Can Dre be celebrated as one of the game’s greatest lyricists? Of course not. But as an entity in hip-hop music, few have left such an influence across all genres. Engineers respect his production. Musicians respect his arrangements. Rappers respect his mind for innovation. Even Radiohead wanted to enlist Dre’s services at one point, and Arctic Monkeys claimed AM was inspired by the Doctor’s work. Such transcendental influence is a rare occurrence.
Heart Still In Compton
“I got somethin' to say, Dre, I wanna tell you this shit
Right now while this fuckin' weed is in me
I don't know if I ever told you this, but I love you, dawg
I got your motherfuckin' back, just know this shit”
- Eminem, “What’s The Difference”
Without Dre, there’s no Snoop Dogg. At least not as we know him. There’s no Eminem. There’s no 50 Cent. There’s no Game. Sure, they’d still be around, but let’s not sugarcoat the impact Dr. Dre production played in developing their entire musical identities.
While Em’s work with The Bass Bros played pivotal in shaping his morose, carnival-esque aesthetic, Dr. Dre took that concept to the next level on The Marshall Mathers LP. His production on “Kill You” and “The Real Slim Shady” were tailor made for his protege; few producers would be able to deliver that type of artistic synergy.
His work with 50 Cent was no different. While Get Rich Or Die Tryin’ featured strong production across the board, “Heat,” “If I Can’t”, “Back Down” and of course, “In Da Club,” were among the strongest offerings. The latter remains one of the definitive songs of the early millennium, and Dre’s hypnotic, uniquely Aftermath interpretation of a club banger was yet another moment of versatility.
His stalwart presence even brought Obie Trice’s Cheers up a few notches, delivering one of his strongest beats ever in the whimsical, Busta Rhymes-assisted “Oh.” Speaking of Busta, Dre never failed to bring his A-Game for the New York legend; “Truck Volume,” “Break Ya Neck,” “Holla,” “Get You Some” and “Legend Of The Fall Offs” are among Dre’s most strange and sinister instrumentals.
Dre’s legacy could very well exist based solely on the merits of his solo output.
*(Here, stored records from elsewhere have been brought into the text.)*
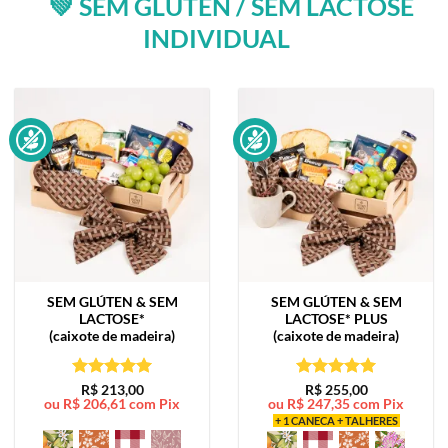
💚 SEM GLÚTEN / SEM LACTOSE
INDIVIDUAL
SEM GLÚTEN & SEM
SEM GLÚTEN & SEM
LACTOSE*
LACTOSE*
PLUS
(caixote de madeira)
(caixote de madeira)
Avaliação
5
Avaliação
5
R$
213,00
R$
255,00
ou
R$
206,61
com Pix
ou
R$
247,35
com Pix
de 5
de 5
+ 1 CANECA + TALHERES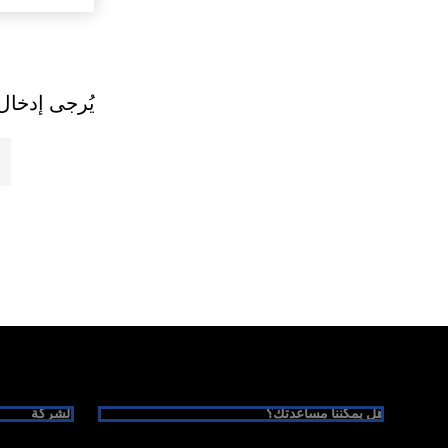
يُرجى إدخال 
Foote
هل يمكننا مساعدتك؟
الشركة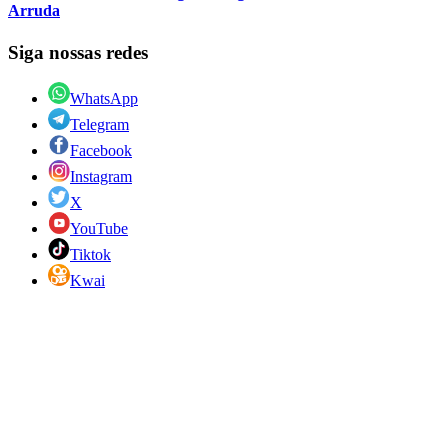
Arruda
Siga nossas redes
WhatsApp
Telegram
Facebook
Instagram
X
YouTube
Tiktok
Kwai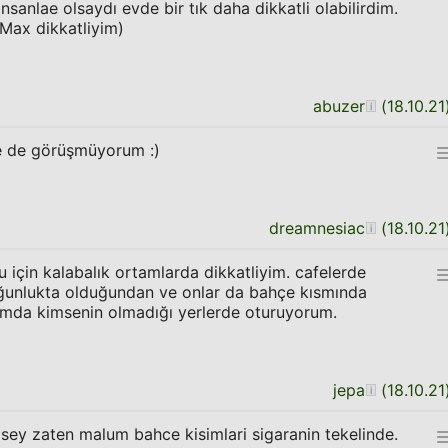
sanlae olsaydı evde bir tık daha dikkatli olabilirdim.
Max dikkatliyim)
abuzer
(
18.10.21
e de görüşmüyorum :)
dreamnesiac
(
18.10.21
 için kalabalık ortamlarda dikkatliyim. cafelerde
oğunlukta olduğundan ve onlar da bahçe kısmında
ısımda kimsenin olmadığı yerlerde oturuyorum.
jepa
(
18.10.21
r sey zaten malum bahce kisimlari sigaranin tekelinde.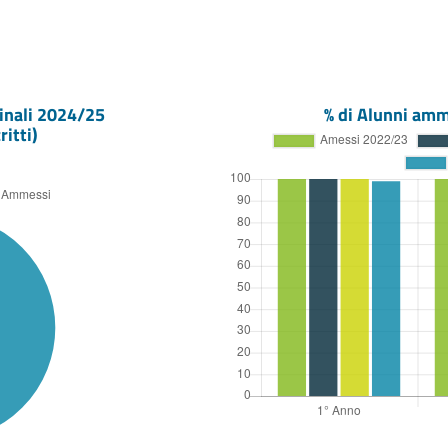
inali
2024/25
% di Alunni amm
ritti)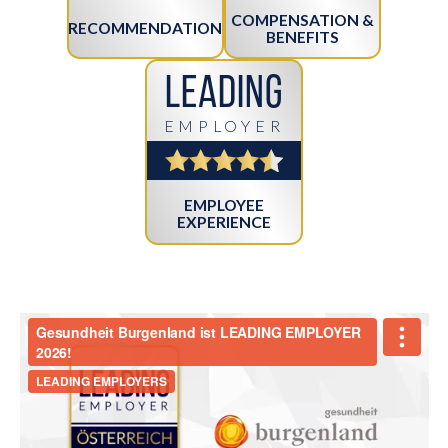
COMPENSATION &
RECOMMENDATION
BENEFITS
Leading
EMPLOYER
EMPLOYEE
EXPERIENCE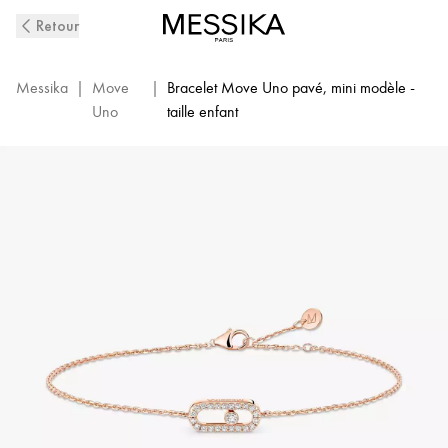
Bracelet
Retour
Pavé
Diamant
Enfant
Messika
|
Move
|
Bracelet Move Uno pavé, mini modèle -
en
Uno
taille enfant
Or
Rose
Move
Uno
|
Messika
12499-
PG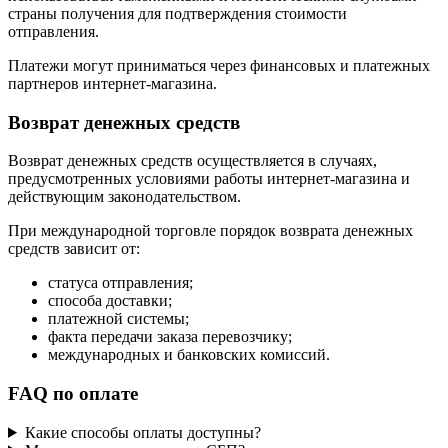
страны получения для подтверждения стоимости
отправления.
Платежи могут приниматься через финансовых и платежных
партнеров интернет-магазина.
Возврат денежных средств
Возврат денежных средств осуществляется в случаях,
предусмотренных условиями работы интернет-магазина и
действующим законодательством.
При международной торговле порядок возврата денежных
средств зависит от:
статуса отправления;
способа доставки;
платежной системы;
факта передачи заказа перевозчику;
международных и банковских комиссий.
FAQ по оплате
Какие способы оплаты доступны?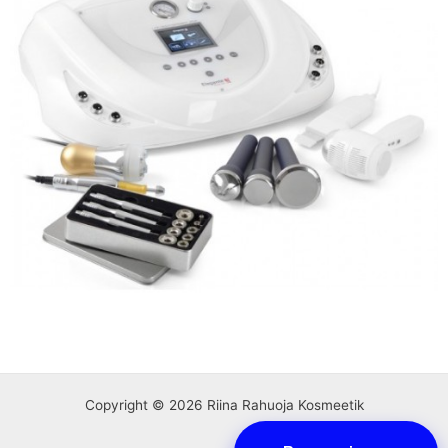
Copyright © 2026 Riina Rahuoja Kosmeetik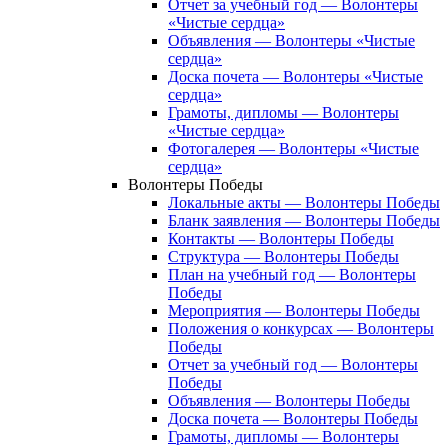
Отчет за учебный год — Волонтеры
«Чистые сердца»
Объявления — Волонтеры «Чистые
сердца»
Доска почета — Волонтеры «Чистые
сердца»
Грамоты, дипломы — Волонтеры
«Чистые сердца»
Фотогалерея — Волонтеры «Чистые
сердца»
Волонтеры Победы
Локальные акты — Волонтеры Победы
Бланк заявления — Волонтеры Победы
Контакты — Волонтеры Победы
Структура — Волонтеры Победы
План на учебный год — Волонтеры
Победы
Мероприятия — Волонтеры Победы
Положения о конкурсах — Волонтеры
Победы
Отчет за учебный год — Волонтеры
Победы
Объявления — Волонтеры Победы
Доска почета — Волонтеры Победы
Грамоты, дипломы — Волонтеры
Yet his mark has been felt on many-a-classic album, and one has to wonder; would those albums be classics without the musical stylings of Dr. Dre?
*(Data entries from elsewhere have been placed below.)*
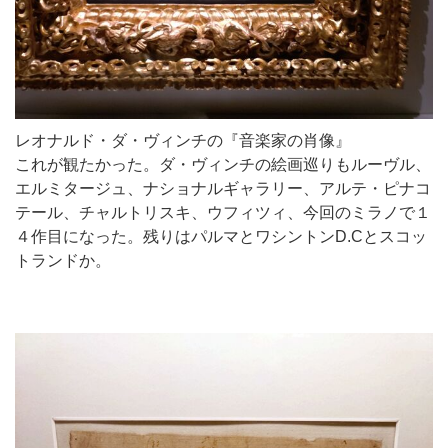
レオナルド・ダ・ヴィンチの『音楽家の肖像』
これが観たかった。ダ・ヴィンチの絵画巡りもルーヴル、
エルミタージュ、ナショナルギャラリー、アルテ・ピナコ
テール、チャルトリスキ、ウフィツィ、今回のミラノで１
４作目になった。残りはパルマとワシントンD.Cとスコッ
トランドか。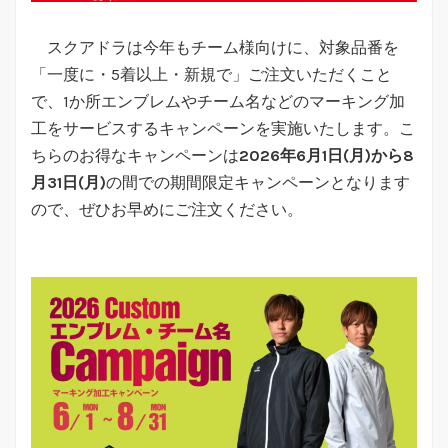
スクアドラは今年もチーム様向けに、対象品番を
「一度に・5着以上・新規で」ご注文いただくこと
で、1か所エンブレムやチーム名などのマーキング加
工をサービスするキャンペーンを実施いたします。こ
ちらのお得なキャンペーンは
2026年6月1日(月)から8
月31日(月)
の間での期間限定キャンペーンとなります
ので、ぜひお早めにご注文ください。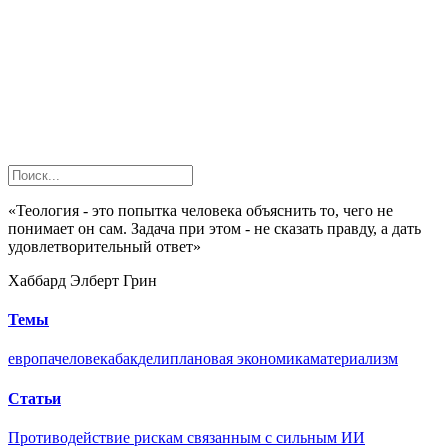
«Теология - это попытка человека объяснить то, чего не
понимает он сам. Задача при этом - не сказать правду, а дать
удовлетворительный ответ»
Хаббард Элберт Грин
Темы
европа
человека
бак
дели
плановая экономика
материализм
Статьи
Противодействие рискам связанным с сильным ИИ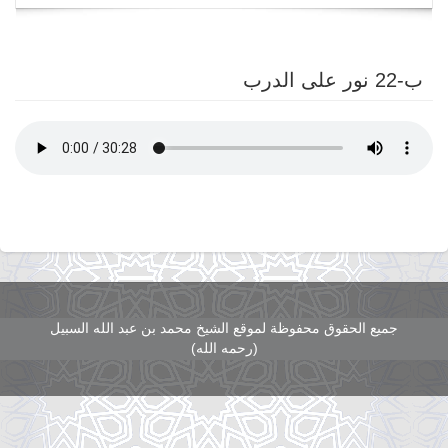
navigation
ب-22 نور على الدرب
جميع الحقوق محفوظة لموقع الشيخ محمد بن عبد الله السبيل
(رحمه الله)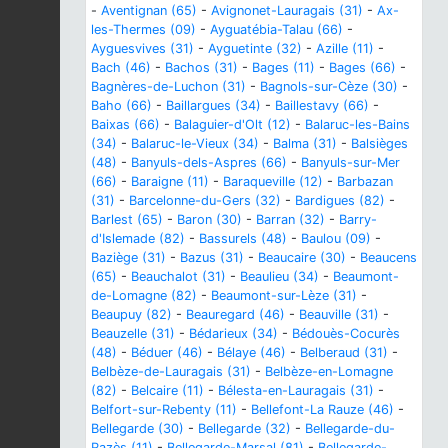
-
Aventignan (65)
-
Avignonet-Lauragais (31)
-
Ax-
les-Thermes (09)
-
Ayguatébia-Talau (66)
-
Ayguesvives (31)
-
Ayguetinte (32)
-
Azille (11)
-
Bach (46)
-
Bachos (31)
-
Bages (11)
-
Bages (66)
-
Bagnères-de-Luchon (31)
-
Bagnols-sur-Cèze (30)
-
Baho (66)
-
Baillargues (34)
-
Baillestavy (66)
-
Baixas (66)
-
Balaguier-d'Olt (12)
-
Balaruc-les-Bains
(34)
-
Balaruc-le-Vieux (34)
-
Balma (31)
-
Balsièges
(48)
-
Banyuls-dels-Aspres (66)
-
Banyuls-sur-Mer
(66)
-
Baraigne (11)
-
Baraqueville (12)
-
Barbazan
(31)
-
Barcelonne-du-Gers (32)
-
Bardigues (82)
-
Barlest (65)
-
Baron (30)
-
Barran (32)
-
Barry-
d'Islemade (82)
-
Bassurels (48)
-
Baulou (09)
-
Baziège (31)
-
Bazus (31)
-
Beaucaire (30)
-
Beaucens
(65)
-
Beauchalot (31)
-
Beaulieu (34)
-
Beaumont-
de-Lomagne (82)
-
Beaumont-sur-Lèze (31)
-
Beaupuy (82)
-
Beauregard (46)
-
Beauville (31)
-
Beauzelle (31)
-
Bédarieux (34)
-
Bédouès-Cocurès
(48)
-
Béduer (46)
-
Bélaye (46)
-
Belberaud (31)
-
Belbèze-de-Lauragais (31)
-
Belbèze-en-Lomagne
(82)
-
Belcaire (11)
-
Bélesta-en-Lauragais (31)
-
Belfort-sur-Rebenty (11)
-
Bellefont-La Rauze (46)
-
Bellegarde (30)
-
Bellegarde (32)
-
Bellegarde-du-
Razès (11)
-
Bellegarde-Marsal (81)
-
Bellegarde-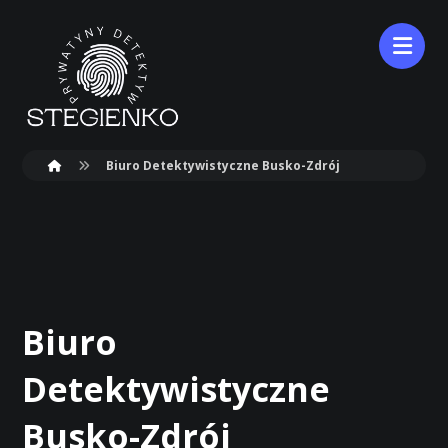
Biuro Detektywistyczne Busko-Zdrój
Biuro
Detektywistyczne
Busko-Zdrój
While the long awaited Detox never quite came to fruition, Dre’s triumphant return was marked by his third studio album Compton. Billed as a soundtrack to the then-unreleased NWA biopic, Compton bridged the gap between two generations of collaborators. Eminem, Xzibit, Ice Cube, and Snoop Dogg (Up In Smoke Tour!) held it down for the old guard, while Jon Connor, Anderson Paak, and Kendrick Lamar represented for the young bloods.
For some, the importance of Compton was brushed off, or worse, overlooked entirely. Yet for anybody who came up listening to Dre, the album was nothing short of a victory lap. At once nostalgic and personal (shout out "Talking To My Diary"), the project proved that Dre could still deliver relevant music even at the age of fifty. Think about that for a second. Dre has been in the game since 1985; the Doc has pretty much dedicated his life to the betterment of the culture. Hell, he's reinvented it on more than one occasion.
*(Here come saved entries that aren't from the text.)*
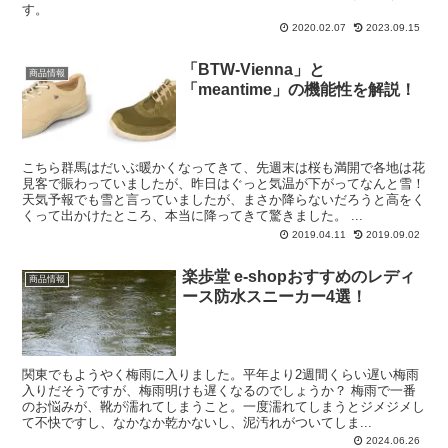
す。
2020.02.07
2023.09.15
「BTW-Vienna」と
商品情報
「meantime」の機能性を解説！
こちら群馬はだいぶ暖かくなってきて、先週末は桜も満開で各地は花
見客で賑わっていましたが、昨日はぐっと気温が下がってなんと雪！
天気予報でも雪と言っていましたが、まさか降らないだろうと高をく
くって出かけたところ、本当に降ってきて驚きました。 ...
2019.04.11
2019.09.02
楽歩堂 e-shopおすすめのレディ
商品情報
ース防水スニーカー4選！
関東でもようやく梅雨に入りました。平年より2週間くらい遅い梅雨
入りだそうですが、梅雨明けも遅くなるのでしょうか？ 梅雨で一番
のお悩みが、靴が濡れてしまうこと。一度濡れてしまうとジメジメし
て不快ですし、なかなか乾かないし、泥汚れがついてしま...
2024.06.26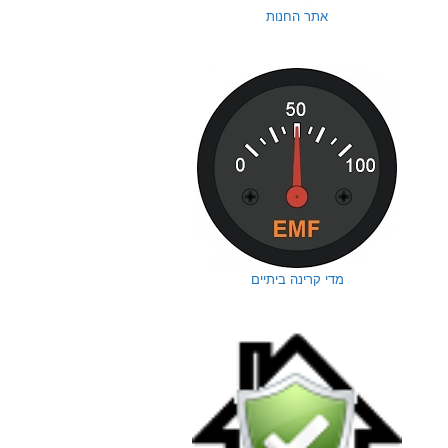
אתר החנות
מדי קרינה ביתיים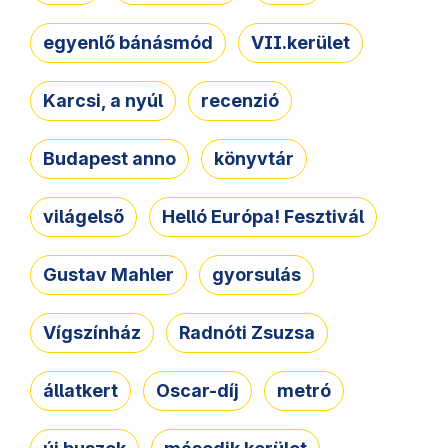
egyenlő bánásmód
VII.kerület
Karcsi, a nyúl
recenzió
Budapest anno
könyvtár
világelső
Helló Európa! Fesztivál
Gustav Mahler
gyorsulás
Vígszínház
Radnóti Zsuzsa
állatkert
Oscar-díj
metró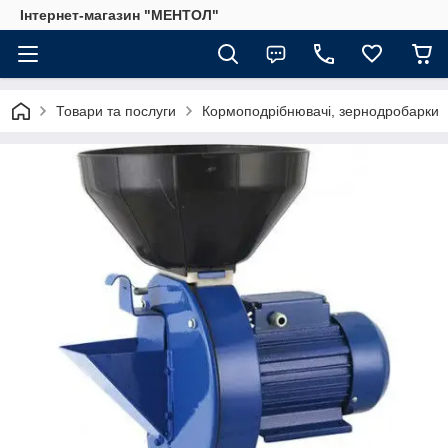
Інтернет-магазин "МЕНТОЛ"
Товари та послуги
Кормоподрібнювачі, зернодробарки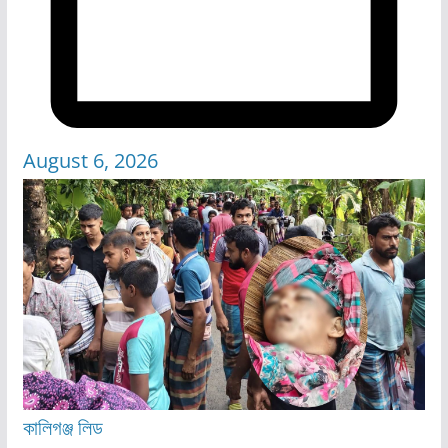
August 6, 2026
কালিগঞ্জ
লিড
And now, on the verge of becoming hip-hop's first billionaire, Dre has long since solidified himself a place in the annals of music history. Yet for whatever reason, some remain hesitant to throw him in the GOAT conversation. Think about it. Can anybody in hip-hop ever even come close to achieving what Dr. Dre has achieved?
To put it simply, he started this gangsta shit. Time to give the man his long-overdue thanks.